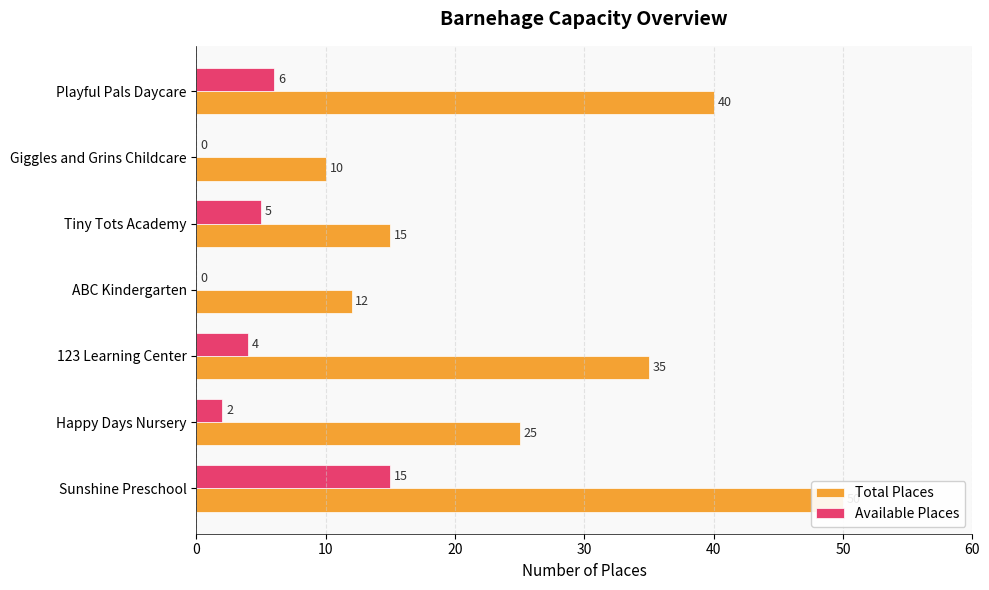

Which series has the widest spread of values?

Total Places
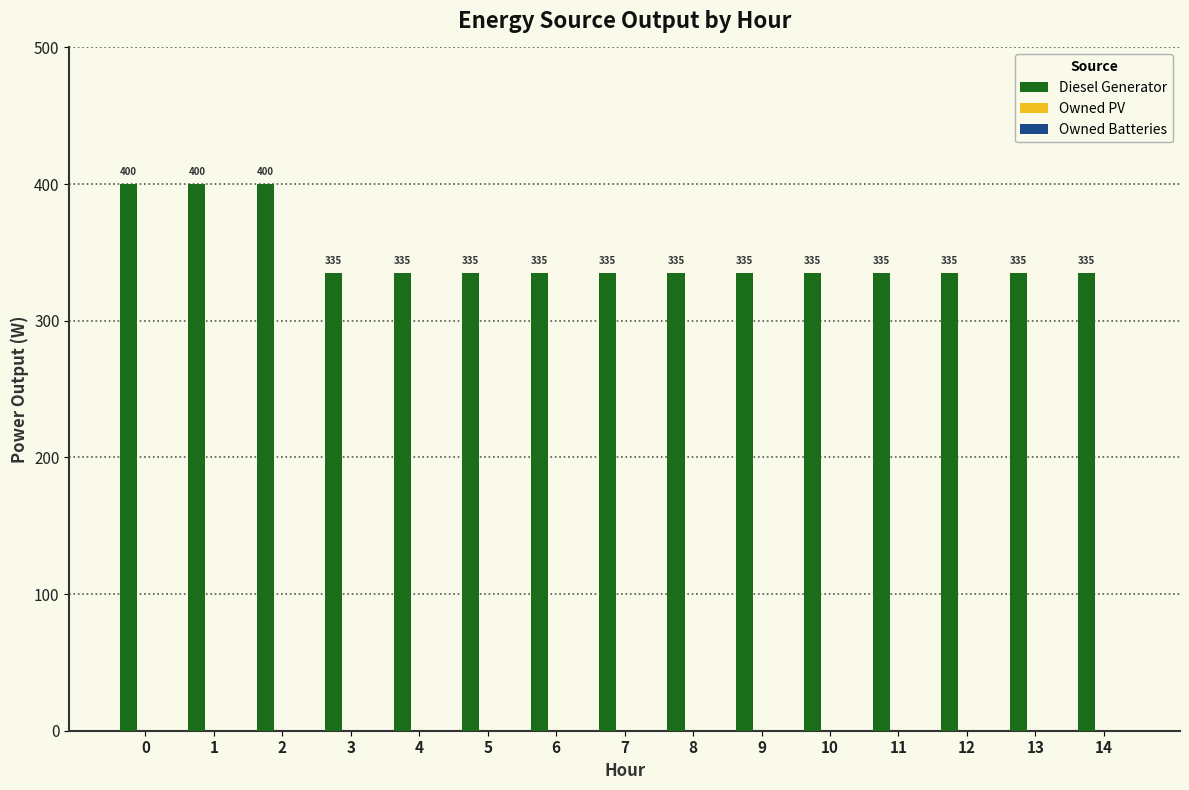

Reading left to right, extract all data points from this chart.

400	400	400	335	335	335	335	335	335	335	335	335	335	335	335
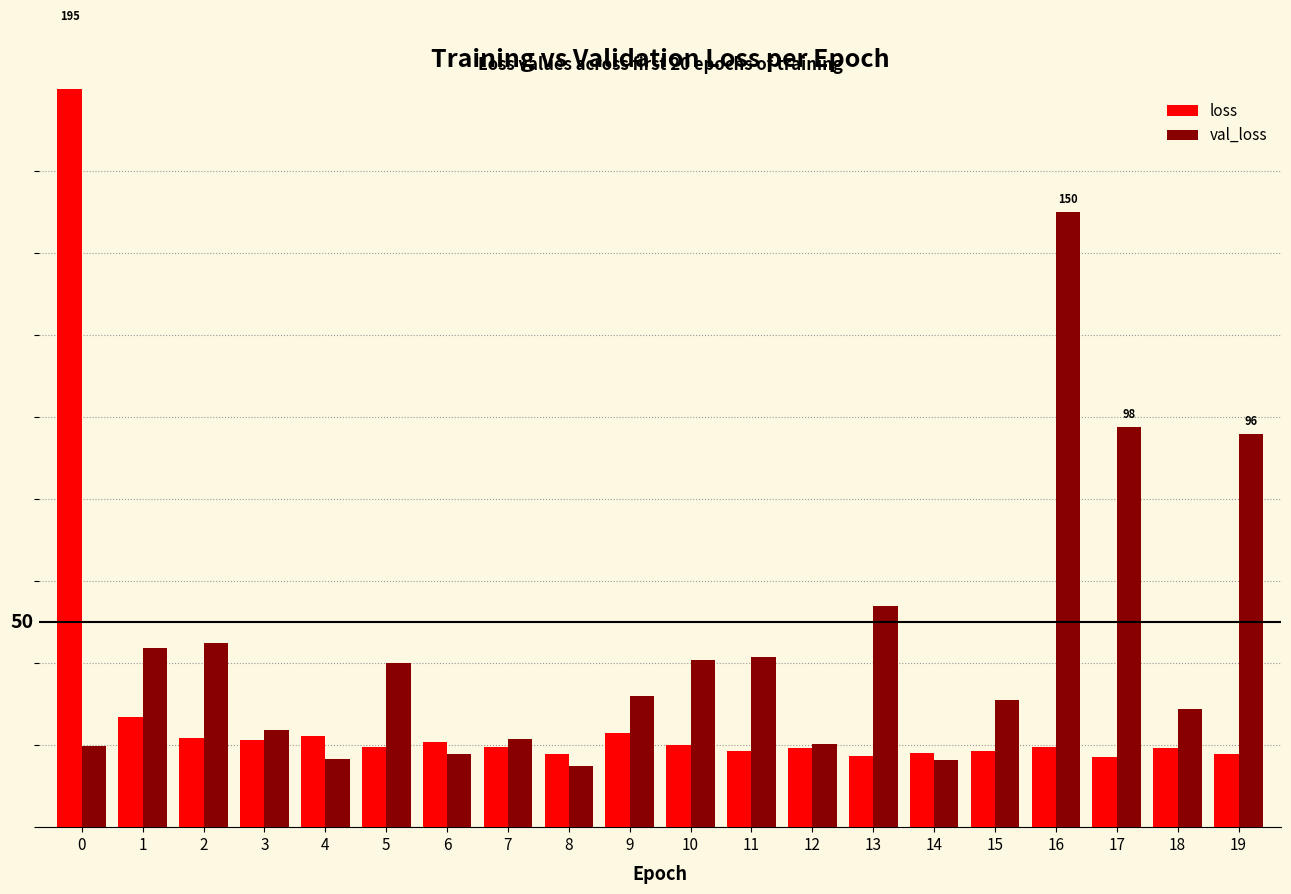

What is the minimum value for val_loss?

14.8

□ □ □ □ □ □ □

§ **ACTION ITEM**
Please write out the text of each item above word for word, omitting the pictures.

§ **SOLUTION TO THIS PROBLEM**
Which series has the widest spread of values?

Total Places

Reading left to right, extract all data points from this chart.

400	400	400	335	335	335	335	335	335	335	335	335	335	335	335

What is the minimum value for val_loss?

14.8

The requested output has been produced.